The controller speed internally is so much quicker than the time to I/O that if you need speed, then writing to IO in block reads is by far the most most efficient. On the other hand the absolute simplest means of writing code in opto is direct comms to I/O and if the program is not large and not required to be < 100 ms loop times, then this is acceptable. A former Opto employee claims he always programs the R1 this way and does not see a problem. My take on this is if your program turns out to be bigger and req to be faster that you thought, changing it is a PIA. Therefore I generally stick with the same method of block R/W.
In so far as checking your writes, I always assume that if I had previously turned it on, it is on, and therefore you can rely on the state of the internal I/O variable to check status for internal condition commands.
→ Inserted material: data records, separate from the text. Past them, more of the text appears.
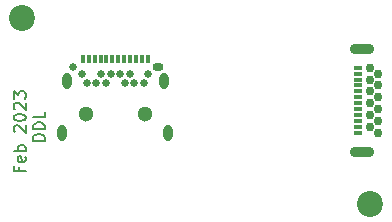
<source format=gts>
G04 #@! TF.GenerationSoftware,KiCad,Pcbnew,6.0.11-2627ca5db0~126~ubuntu22.04.1*
G04 #@! TF.CreationDate,2023-02-09T23:48:25+01:00*
G04 #@! TF.ProjectId,PDLeech,50444c65-6563-4682-9e6b-696361645f70,rev?*
G04 #@! TF.SameCoordinates,Original*
G04 #@! TF.FileFunction,Soldermask,Top*
G04 #@! TF.FilePolarity,Negative*
%FSLAX46Y46*%
G04 Gerber Fmt 4.6, Leading zero omitted, Abs format (unit mm)*
G04 Created by KiCad (PCBNEW 6.0.11-2627ca5db0~126~ubuntu22.04.1) date 2023-02-09 23:48:25*
%MOMM*%
%LPD*%
G01*
G04 APERTURE LIST*
%ADD10C,0.150000*%
%ADD11C,2.200000*%
%ADD12C,0.650000*%
%ADD13O,0.950000X0.650000*%
%ADD14R,0.300000X0.700000*%
%ADD15O,0.800000X1.400000*%
%ADD16R,0.800000X0.300000*%
%ADD17C,0.750000*%
%ADD18O,2.100000X0.900000*%
%ADD19C,1.300000*%
G04 APERTURE END LIST*
D10*
X133870571Y-72365809D02*
X133870571Y-72699142D01*
X134394380Y-72699142D02*
X133394380Y-72699142D01*
X133394380Y-72222952D01*
X134346761Y-71461047D02*
X134394380Y-71556285D01*
X134394380Y-71746761D01*
X134346761Y-71842000D01*
X134251523Y-71889619D01*
X133870571Y-71889619D01*
X133775333Y-71842000D01*
X133727714Y-71746761D01*
X133727714Y-71556285D01*
X133775333Y-71461047D01*
X133870571Y-71413428D01*
X133965809Y-71413428D01*
X134061047Y-71889619D01*
X134394380Y-70984857D02*
X133394380Y-70984857D01*
X133775333Y-70984857D02*
X133727714Y-70889619D01*
X133727714Y-70699142D01*
X133775333Y-70603904D01*
X133822952Y-70556285D01*
X133918190Y-70508666D01*
X134203904Y-70508666D01*
X134299142Y-70556285D01*
X134346761Y-70603904D01*
X134394380Y-70699142D01*
X134394380Y-70889619D01*
X134346761Y-70984857D01*
X133489619Y-69365809D02*
X133442000Y-69318190D01*
X133394380Y-69222952D01*
X133394380Y-68984857D01*
X133442000Y-68889619D01*
X133489619Y-68842000D01*
X133584857Y-68794380D01*
X133680095Y-68794380D01*
X133822952Y-68842000D01*
X134394380Y-69413428D01*
X134394380Y-68794380D01*
X133394380Y-68175333D02*
X133394380Y-68080095D01*
X133442000Y-67984857D01*
X133489619Y-67937238D01*
X133584857Y-67889619D01*
X133775333Y-67842000D01*
X134013428Y-67842000D01*
X134203904Y-67889619D01*
X134299142Y-67937238D01*
X134346761Y-67984857D01*
X134394380Y-68080095D01*
X134394380Y-68175333D01*
X134346761Y-68270571D01*
X134299142Y-68318190D01*
X134203904Y-68365809D01*
X134013428Y-68413428D01*
X133775333Y-68413428D01*
X133584857Y-68365809D01*
X133489619Y-68318190D01*
X133442000Y-68270571D01*
X133394380Y-68175333D01*
X133489619Y-67461047D02*
X133442000Y-67413428D01*
X133394380Y-67318190D01*
X133394380Y-67080095D01*
X133442000Y-66984857D01*
X133489619Y-66937238D01*
X133584857Y-66889619D01*
X133680095Y-66889619D01*
X133822952Y-66937238D01*
X134394380Y-67508666D01*
X134394380Y-66889619D01*
X133394380Y-66556285D02*
X133394380Y-65937238D01*
X133775333Y-66270571D01*
X133775333Y-66127714D01*
X133822952Y-66032476D01*
X133870571Y-65984857D01*
X133965809Y-65937238D01*
X134203904Y-65937238D01*
X134299142Y-65984857D01*
X134346761Y-66032476D01*
X134394380Y-66127714D01*
X134394380Y-66413428D01*
X134346761Y-66508666D01*
X134299142Y-66556285D01*
X136004380Y-70127714D02*
X135004380Y-70127714D01*
X135004380Y-69889619D01*
X135052000Y-69746761D01*
X135147238Y-69651523D01*
X135242476Y-69603904D01*
X135432952Y-69556285D01*
X135575809Y-69556285D01*
X135766285Y-69603904D01*
X135861523Y-69651523D01*
X135956761Y-69746761D01*
X136004380Y-69889619D01*
X136004380Y-70127714D01*
X136004380Y-69127714D02*
X135004380Y-69127714D01*
X135004380Y-68889619D01*
X135052000Y-68746761D01*
X135147238Y-68651523D01*
X135242476Y-68603904D01*
X135432952Y-68556285D01*
X135575809Y-68556285D01*
X135766285Y-68603904D01*
X135861523Y-68651523D01*
X135956761Y-68746761D01*
X136004380Y-68889619D01*
X136004380Y-69127714D01*
X136004380Y-67651523D02*
X136004380Y-68127714D01*
X135004380Y-68127714D01*
D11*
X134112000Y-59690000D03*
D12*
X138386000Y-63839000D03*
D13*
X145586000Y-63839000D03*
D14*
X139236000Y-63179000D03*
X139736000Y-63179000D03*
X140236000Y-63179000D03*
X140736000Y-63179000D03*
X141236000Y-63179000D03*
X141736000Y-63179000D03*
X142236000Y-63179000D03*
X142736000Y-63179000D03*
X143236000Y-63179000D03*
X143736000Y-63179000D03*
X144236000Y-63179000D03*
X144736000Y-63179000D03*
D12*
X144786000Y-64489000D03*
X144386000Y-65189000D03*
X143586000Y-65189000D03*
X143186000Y-64489000D03*
X142786000Y-65189000D03*
X142386000Y-64489000D03*
X141586000Y-64489000D03*
X141186000Y-65189000D03*
X140786000Y-64489000D03*
X140386000Y-65189000D03*
X139586000Y-65189000D03*
X139186000Y-64489000D03*
D15*
X146116000Y-65089000D03*
X137856000Y-65089000D03*
X146476000Y-69469000D03*
X137496000Y-69469000D03*
D11*
X163576000Y-75438000D03*
D16*
X162535500Y-63922500D03*
X162535500Y-64422500D03*
X162535500Y-64922500D03*
X162535500Y-65422500D03*
X162535500Y-65922500D03*
X162535500Y-66422500D03*
X162535500Y-66922500D03*
X162535500Y-67422500D03*
X162535500Y-67922500D03*
X162535500Y-68422500D03*
X162535500Y-68922500D03*
X162535500Y-69422500D03*
D17*
X164235500Y-69422500D03*
X163515500Y-68922500D03*
X164235500Y-68422500D03*
X163515500Y-67922500D03*
X164235500Y-67422500D03*
X163515500Y-66922500D03*
X164235500Y-66422500D03*
X163515500Y-65922500D03*
X164235500Y-65422500D03*
X163515500Y-64922500D03*
X164235500Y-64422500D03*
X163515500Y-63922500D03*
D18*
X162885500Y-71022500D03*
X162885500Y-62322500D03*
D19*
X144486000Y-67805000D03*
X139486000Y-67805000D03*
M02*

</source>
This saves considerable speed. Of course you can also (although makes code more complex) create a separate set of like name variables for just reading the state of the outputs versus the vars used to write them. This allows you to check the actual status, but I considered this completely unnecessary.
I asked Opto early on whether using the extra Ethernet port was faster and was told essentially no. I suspect this is due to the fact that there is only one CPU and therefore the two Ethernet stacks only get one slice each. Also, most do not appreciate how fast 100 MB is. Since the IO is transmitted via UDP, the time required to send a little packet is in the lower u-seconds and the time for each bit is 1.25 nano seconds. Using both ports for the purpose of speed is not necessary unless there is a lot of traffic on the network you are using. Make sure the network is clean first.
The issue of whether or not to create a separate chart for IO is dependent on your strategy. My personal opinion is that if that chart is running fast enough, it may not matter, otherwise it can affect timing. Also, it is one chart running all the time at high slice rates using up more CPU time than including that chart in your main chart. Chart switching takes time, I use one chart if possible with the IO Read at the top of the loop and the write at the bottom. This is the most efficient means and guarantees the sequential operation therefore making it much easier to troubleshoot. Remember, this is a single CPU, therefore everything happens in a single thread in terms of CPU time.
I do advocate the use of block reads and direct writes. This simplifies the code since the number of output writes are much less than the need to read inputs. You can also read the status of the outputs with every read cycle therefore no hit on CPU time and you can check the last status of the output internally. Unless the strategy is large and requires speed, this is a good method.
Using an Int32 for status flags is very efficient and does provide the means of checking status on all 32 IO at one time, however, I find that I do that very seldom, therefore I find using like named variables (reflecting the IO) much easier to use and an Int32 will only hold one 32 point module therefore complicating the issue. If you are not using the Excel method of creating rack table to variable script (and back), then you should check it out. This makes creating a perfect set script commands to load/unload the R/W of the rack, once you have completed the spreadsheet you can paste all 1000 IO vars scripts into a block and get a compile with no spelling errors.
One last thing, if you have done your homework and cannot get enough speed, you can use SoftPac which I suspect runs at greater then 10 times the speed of the S1. At this point the bottle neck becomes the EB1/EB2 and the speed of the I/O modules.